_DATA FOR THIS TASK:_
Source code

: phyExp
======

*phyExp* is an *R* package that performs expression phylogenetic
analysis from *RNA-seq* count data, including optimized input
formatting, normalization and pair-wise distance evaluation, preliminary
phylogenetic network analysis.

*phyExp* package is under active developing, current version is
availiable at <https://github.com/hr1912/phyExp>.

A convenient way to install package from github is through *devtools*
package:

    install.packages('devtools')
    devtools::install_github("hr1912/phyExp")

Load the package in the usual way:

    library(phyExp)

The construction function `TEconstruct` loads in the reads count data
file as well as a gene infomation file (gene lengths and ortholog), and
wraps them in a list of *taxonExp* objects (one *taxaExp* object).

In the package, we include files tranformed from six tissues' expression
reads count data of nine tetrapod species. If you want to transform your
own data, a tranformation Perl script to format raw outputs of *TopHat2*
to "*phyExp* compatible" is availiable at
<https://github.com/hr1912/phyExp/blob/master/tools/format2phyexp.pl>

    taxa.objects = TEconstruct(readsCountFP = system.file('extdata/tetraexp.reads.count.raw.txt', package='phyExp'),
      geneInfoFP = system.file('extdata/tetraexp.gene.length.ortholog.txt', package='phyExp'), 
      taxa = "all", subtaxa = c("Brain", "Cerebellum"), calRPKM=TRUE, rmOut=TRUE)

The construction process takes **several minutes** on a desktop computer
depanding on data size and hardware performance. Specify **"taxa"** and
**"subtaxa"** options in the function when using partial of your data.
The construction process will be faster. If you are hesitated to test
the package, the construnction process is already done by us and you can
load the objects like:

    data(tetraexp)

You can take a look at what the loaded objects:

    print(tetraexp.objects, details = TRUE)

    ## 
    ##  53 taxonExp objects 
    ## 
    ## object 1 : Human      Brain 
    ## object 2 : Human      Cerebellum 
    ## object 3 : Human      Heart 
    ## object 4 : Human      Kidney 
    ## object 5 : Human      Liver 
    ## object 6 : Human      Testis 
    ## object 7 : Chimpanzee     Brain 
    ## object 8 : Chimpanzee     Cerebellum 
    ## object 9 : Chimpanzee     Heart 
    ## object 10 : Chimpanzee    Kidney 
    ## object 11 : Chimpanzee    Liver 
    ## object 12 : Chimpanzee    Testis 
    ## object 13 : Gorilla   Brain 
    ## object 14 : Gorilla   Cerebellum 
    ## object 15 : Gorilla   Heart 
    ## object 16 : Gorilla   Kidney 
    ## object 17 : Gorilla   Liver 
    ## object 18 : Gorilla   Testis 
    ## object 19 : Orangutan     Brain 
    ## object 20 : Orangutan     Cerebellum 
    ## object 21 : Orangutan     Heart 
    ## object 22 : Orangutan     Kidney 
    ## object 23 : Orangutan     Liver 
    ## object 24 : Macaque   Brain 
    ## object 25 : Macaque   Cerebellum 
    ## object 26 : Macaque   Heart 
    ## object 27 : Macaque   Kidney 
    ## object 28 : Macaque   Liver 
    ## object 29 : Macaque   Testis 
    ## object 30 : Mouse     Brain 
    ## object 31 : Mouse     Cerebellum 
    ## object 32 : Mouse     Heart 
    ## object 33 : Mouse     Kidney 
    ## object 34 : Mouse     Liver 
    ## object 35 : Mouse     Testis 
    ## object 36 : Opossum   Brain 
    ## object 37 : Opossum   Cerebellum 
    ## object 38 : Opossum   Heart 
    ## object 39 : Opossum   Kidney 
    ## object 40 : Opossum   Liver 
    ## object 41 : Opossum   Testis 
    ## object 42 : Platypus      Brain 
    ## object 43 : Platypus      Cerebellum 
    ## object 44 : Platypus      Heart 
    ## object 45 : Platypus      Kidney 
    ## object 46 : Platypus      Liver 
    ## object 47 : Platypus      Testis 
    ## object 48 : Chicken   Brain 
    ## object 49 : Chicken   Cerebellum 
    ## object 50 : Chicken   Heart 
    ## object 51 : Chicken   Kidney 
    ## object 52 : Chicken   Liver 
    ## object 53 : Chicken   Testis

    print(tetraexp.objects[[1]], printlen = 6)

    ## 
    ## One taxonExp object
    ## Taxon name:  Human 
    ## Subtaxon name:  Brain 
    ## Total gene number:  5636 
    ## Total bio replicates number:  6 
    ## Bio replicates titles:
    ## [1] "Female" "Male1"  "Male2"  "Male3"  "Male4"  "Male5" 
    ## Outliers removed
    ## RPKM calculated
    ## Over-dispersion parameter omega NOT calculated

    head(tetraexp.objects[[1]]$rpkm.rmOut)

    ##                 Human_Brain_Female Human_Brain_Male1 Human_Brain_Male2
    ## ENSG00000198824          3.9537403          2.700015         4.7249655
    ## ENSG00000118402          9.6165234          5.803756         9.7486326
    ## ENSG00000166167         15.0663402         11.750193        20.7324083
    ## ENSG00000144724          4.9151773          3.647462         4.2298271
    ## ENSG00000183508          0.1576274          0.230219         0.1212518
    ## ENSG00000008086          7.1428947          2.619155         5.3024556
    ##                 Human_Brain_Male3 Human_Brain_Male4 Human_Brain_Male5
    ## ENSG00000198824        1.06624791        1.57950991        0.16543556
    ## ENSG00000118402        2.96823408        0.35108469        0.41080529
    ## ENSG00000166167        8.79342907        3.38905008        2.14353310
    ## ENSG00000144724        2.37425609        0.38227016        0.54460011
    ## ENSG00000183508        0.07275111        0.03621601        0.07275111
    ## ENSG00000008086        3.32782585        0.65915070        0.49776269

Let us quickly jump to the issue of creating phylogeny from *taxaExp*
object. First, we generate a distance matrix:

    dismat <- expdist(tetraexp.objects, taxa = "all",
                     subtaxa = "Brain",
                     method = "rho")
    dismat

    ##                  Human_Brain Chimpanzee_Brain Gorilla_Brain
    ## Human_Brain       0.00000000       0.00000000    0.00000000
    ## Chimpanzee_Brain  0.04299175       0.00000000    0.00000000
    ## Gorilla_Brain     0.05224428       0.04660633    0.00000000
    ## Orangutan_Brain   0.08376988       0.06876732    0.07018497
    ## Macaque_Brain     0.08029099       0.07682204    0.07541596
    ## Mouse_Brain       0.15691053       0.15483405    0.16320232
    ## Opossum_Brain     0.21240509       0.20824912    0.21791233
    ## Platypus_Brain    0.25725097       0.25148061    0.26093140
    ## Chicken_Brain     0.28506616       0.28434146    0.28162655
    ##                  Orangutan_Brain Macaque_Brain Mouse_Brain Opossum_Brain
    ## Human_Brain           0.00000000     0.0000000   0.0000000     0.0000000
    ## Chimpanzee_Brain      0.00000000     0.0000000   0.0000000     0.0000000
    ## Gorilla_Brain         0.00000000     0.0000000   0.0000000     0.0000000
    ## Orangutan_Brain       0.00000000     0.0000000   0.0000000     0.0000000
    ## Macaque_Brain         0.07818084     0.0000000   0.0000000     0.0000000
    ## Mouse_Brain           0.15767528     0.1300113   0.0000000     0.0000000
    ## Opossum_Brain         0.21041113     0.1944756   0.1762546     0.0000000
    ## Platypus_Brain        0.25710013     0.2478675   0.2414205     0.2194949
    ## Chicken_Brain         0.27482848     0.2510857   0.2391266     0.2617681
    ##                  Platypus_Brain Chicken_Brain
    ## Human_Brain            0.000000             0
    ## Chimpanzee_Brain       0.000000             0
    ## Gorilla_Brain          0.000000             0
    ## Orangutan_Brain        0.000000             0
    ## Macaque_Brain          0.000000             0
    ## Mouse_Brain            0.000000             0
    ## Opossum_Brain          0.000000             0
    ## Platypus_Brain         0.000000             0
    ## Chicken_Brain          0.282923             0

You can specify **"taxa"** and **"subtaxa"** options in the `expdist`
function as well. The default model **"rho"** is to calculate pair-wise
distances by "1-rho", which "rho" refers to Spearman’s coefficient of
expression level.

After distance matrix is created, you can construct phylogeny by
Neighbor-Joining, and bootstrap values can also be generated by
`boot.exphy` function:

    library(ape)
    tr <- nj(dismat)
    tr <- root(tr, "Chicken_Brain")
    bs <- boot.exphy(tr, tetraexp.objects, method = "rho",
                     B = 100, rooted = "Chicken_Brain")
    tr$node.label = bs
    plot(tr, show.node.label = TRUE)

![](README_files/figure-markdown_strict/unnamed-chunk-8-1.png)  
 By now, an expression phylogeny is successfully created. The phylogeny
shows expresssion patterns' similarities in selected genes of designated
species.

_WHAT YOU SHOULD DO:_ The lines to retype, exactly and only, run from the first line of the material through the line with "## object 10".

_SOLUTION:_
Source code

: phyExp
======

*phyExp* is an *R* package that performs expression phylogenetic
analysis from *RNA-seq* count data, including optimized input
formatting, normalization and pair-wise distance evaluation, preliminary
phylogenetic network analysis.

*phyExp* package is under active developing, current version is
availiable at <https://github.com/hr1912/phyExp>.

A convenient way to install package from github is through *devtools*
package:

    install.packages('devtools')
    devtools::install_github("hr1912/phyExp")

Load the package in the usual way:

    library(phyExp)

The construction function `TEconstruct` loads in the reads count data
file as well as a gene infomation file (gene lengths and ortholog), and
wraps them in a list of *taxonExp* objects (one *taxaExp* object).

In the package, we include files tranformed from six tissues' expression
reads count data of nine tetrapod species. If you want to transform your
own data, a tranformation Perl script to format raw outputs of *TopHat2*
to "*phyExp* compatible" is availiable at
<https://github.com/hr1912/phyExp/blob/master/tools/format2phyexp.pl>

    taxa.objects = TEconstruct(readsCountFP = system.file('extdata/tetraexp.reads.count.raw.txt', package='phyExp'),
      geneInfoFP = system.file('extdata/tetraexp.gene.length.ortholog.txt', package='phyExp'), 
      taxa = "all", subtaxa = c("Brain", "Cerebellum"), calRPKM=TRUE, rmOut=TRUE)

The construction process takes **several minutes** on a desktop computer
depanding on data size and hardware performance. Specify **"taxa"** and
**"subtaxa"** options in the function when using partial of your data.
The construction process will be faster. If you are hesitated to test
the package, the construnction process is already done by us and you can
load the objects like:

    data(tetraexp)

You can take a look at what the loaded objects:

    print(tetraexp.objects, details = TRUE)

    ## 
    ##  53 taxonExp objects 
    ## 
    ## object 1 : Human      Brain 
    ## object 2 : Human      Cerebellum 
    ## object 3 : Human      Heart 
    ## object 4 : Human      Kidney 
    ## object 5 : Human      Liver 
    ## object 6 : Human      Testis 
    ## object 7 : Chimpanzee     Brain 
    ## object 8 : Chimpanzee     Cerebellum 
    ## object 9 : Chimpanzee     Heart 
    ## object 10 : Chimpanzee    Kidney 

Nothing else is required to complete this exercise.